++++ TEKSTFRAGMENT ++++
Skip to main content

Een werknemer die ziek is, moet meewerken aan zijn re-integratie. Bij tegenwerking of weigering kunnen de consequenties serieus zijn, zoals ontbinding van de arbeidsovereenkomst.

Dat merkte deze automonteur. Hij is 11 jaar in dienst als hij zich ziek meldt. Een week na zijn ziekmelding gaat hij bij zijn collega’s in de garage koffiedrinken. Als de bedrijfsarts hem uitnodigt voor een belafspraak, geeft de monteur niet thuis, zonder tegenbericht. Hij is voor zijn baas ook niet meer bereikbaar.

Waarschuwing

Het lukt de bedrijfsarts één keer de man te spreken en constateert dan dat hij niet belastbaar is voor eigen of aangepast werk. Hij moet wel regelmatig contact houden met zijn werkgever om de drempel tot re-integratie zo laag mogelijk te houden. Het enige dat de monteur doet is: koffiedrinken met collega’s in de garage. Een nieuwe afspraak met de bedrijfsarts laat hij weer schieten. Van zijn baas krijgt hij dan een officiële waarschuwing: als hij zijn re-integratieverplichtingen opnieuw verzaakt, kan zijn loon worden opgeschort of stopgezet. Als hij daarna weer niet op de afspraak met de bedrijfsarts verschijnt, krijgt de man een tweede officiële waarschuwing. Negeert hij nog eens zo’n afspraak, dan wordt zijn recht op loondoorbetaling tijdens ziekte echt opgeschort. Dat dreigement wordt doorgezet en later omgezet in een loonstop. Vervolgens stapt de werkgever naar de rechtbank Noord-Holland om de arbeidsovereenkomst met de monteur te ontbinden.
++++ VERZAMELDE GEGEVENS ++++
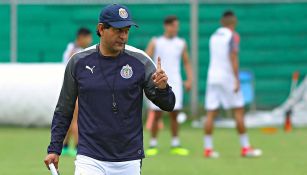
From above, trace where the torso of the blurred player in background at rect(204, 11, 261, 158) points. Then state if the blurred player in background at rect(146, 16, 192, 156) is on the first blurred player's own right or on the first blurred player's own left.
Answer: on the first blurred player's own left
++++
» **UW OPDRACHT**
Schrijf uit het tekstfragment over re-integratie bij ziekte letterlijk het gedeelte over tussen "Skip to main" en "niet meer bereikbaar.", beide inbegrepen.

» **UITWERKING**
Skip to main content

Een werknemer die ziek is, moet meewerken aan zijn re-integratie. Bij tegenwerking of weigering kunnen de consequenties serieus zijn, zoals ontbinding van de arbeidsovereenkomst.

Dat merkte deze automonteur. Hij is 11 jaar in dienst als hij zich ziek meldt. Een week na zijn ziekmelding gaat hij bij zijn collega’s in de garage koffiedrinken. Als de bedrijfsarts hem uitnodigt voor een belafspraak, geeft de monteur niet thuis, zonder tegenbericht. Hij is voor zijn baas ook niet meer bereikbaar.